Curieusement, pourtant, ce n’est pas lui qui a pris la décision de monter JUSQU'À CE QUE LA MORT NOUS SÉPARE. Lui, il pensait plutôt à PLEINE LUNE, une autre pièce qui se trouve dans le même recueil aux éditions Actes Sud. “J’avais ce texte en permanence sur mon bureau. Mais ce n’était pas facile de le mettre en scène. Je l’ai passé à Micha LESCOT, qui ne connaissait pas l’écriture de Rémi DE VOS. Micha a lu les deux pièces et il a adoré JUSQU'À CE QUE LA MORT NOUS SÉPARE. Alors, on est parti là-dessus.”

En découvrant ce jeune homme pris dans une relation compliquée entre deux femmes, Micha LESCOT s’est enthousiasmé pour le personnage. “C’est un grand échalas, il a un peu réussi dans la communication et la publicité. Un type plutôt solitaire, cependant. Régulièrement, il appelle sur son téléphone portable, mais jamais on ne lui répond”, explique Éric VIGNER. De retour dans la maison familiale pour l’incinération de sa grand-mère, il va bientôt être happé par un passé qu’il aurait pourtant préféré oublier.

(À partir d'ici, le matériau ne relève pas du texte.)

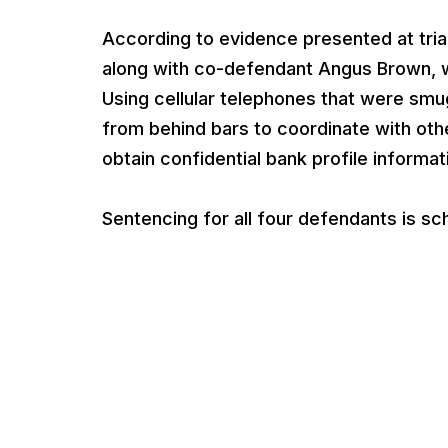
According to evidence presented at tri
along with co-defendant Angus Brown, wh
Using cellular telephones that were smu
from behind bars to coordinate with ot
obtain confidential bank profile informa
Sentencing for all four defendants is sc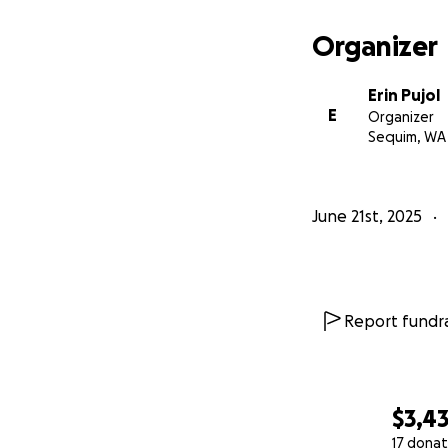
Organizer
Erin Pujol
E
Organizer
Sequim, WA
June 21st, 2025
Report fundra
$3,43
17 donat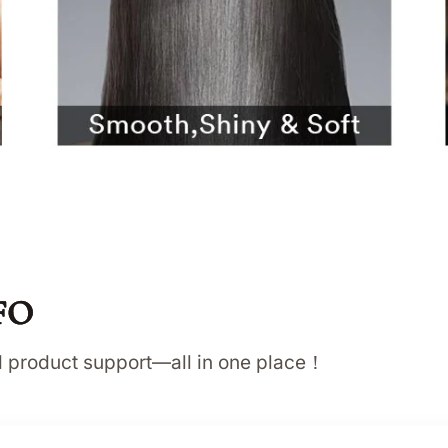
FO
nd product support—all in one place！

“On sent que cette maison maternelle où il revient, comme ça, par obligation est un univers un peu castrateur. À la fin de la première scène, sa mère lui annonce que son ancienne petite copine va venir. C’était son premier amour. Je crois qu’il y a quelque chose de profondément incestueux dans cette pièce. C’est une sorte de comédie, d’humour noir contemporain.On ne peut pas s’empêcher de rire. L’écriture est très simple. C’est une mécanique implacable, rythmée, digne de FEYDEAU. C’est une histoire de fous, une plongée dans l’inconscient.”

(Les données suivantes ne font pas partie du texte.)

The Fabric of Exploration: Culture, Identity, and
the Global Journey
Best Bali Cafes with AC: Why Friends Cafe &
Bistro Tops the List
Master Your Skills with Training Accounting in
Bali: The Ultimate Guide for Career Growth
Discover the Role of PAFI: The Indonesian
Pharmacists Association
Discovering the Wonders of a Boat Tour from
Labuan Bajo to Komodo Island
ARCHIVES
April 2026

Aux côtés de Micha LESCOT, dans ce huis clos peu banal, on retrouve les comédiennes Claude PERRON et Catherine JACOB. “Elles sont parfaites pour cet espèce d’humour entre deux eaux, souligne Éric VIGNER. J’aime beaucoup ces histoires tragi-comiques où l’on ne sait pas trop sur quel pied danser. Là, on sent bien qu’il y a une écriture, quelque chose de très personnel. Tout est là. Car, finalement, on peut se poser la question : est-ce qu’il y a un art de la mise en scène ou s’agit-il d’une chimère ? Et la réponse, à chaque fois, c’est l’écriture. En tant que metteur en scène, on a une perception très forte de l’instant présent, de ce qui se passe. C’est pour cette raison qu’à un moment, on choisit un type d’écriture, pour témoigner de ça. Car au fond, je pense que l’écriture, c’est quelque chose qui laisse une trace. Alors notre boulot, c’est de faire en sorte que cette trace soit activée.”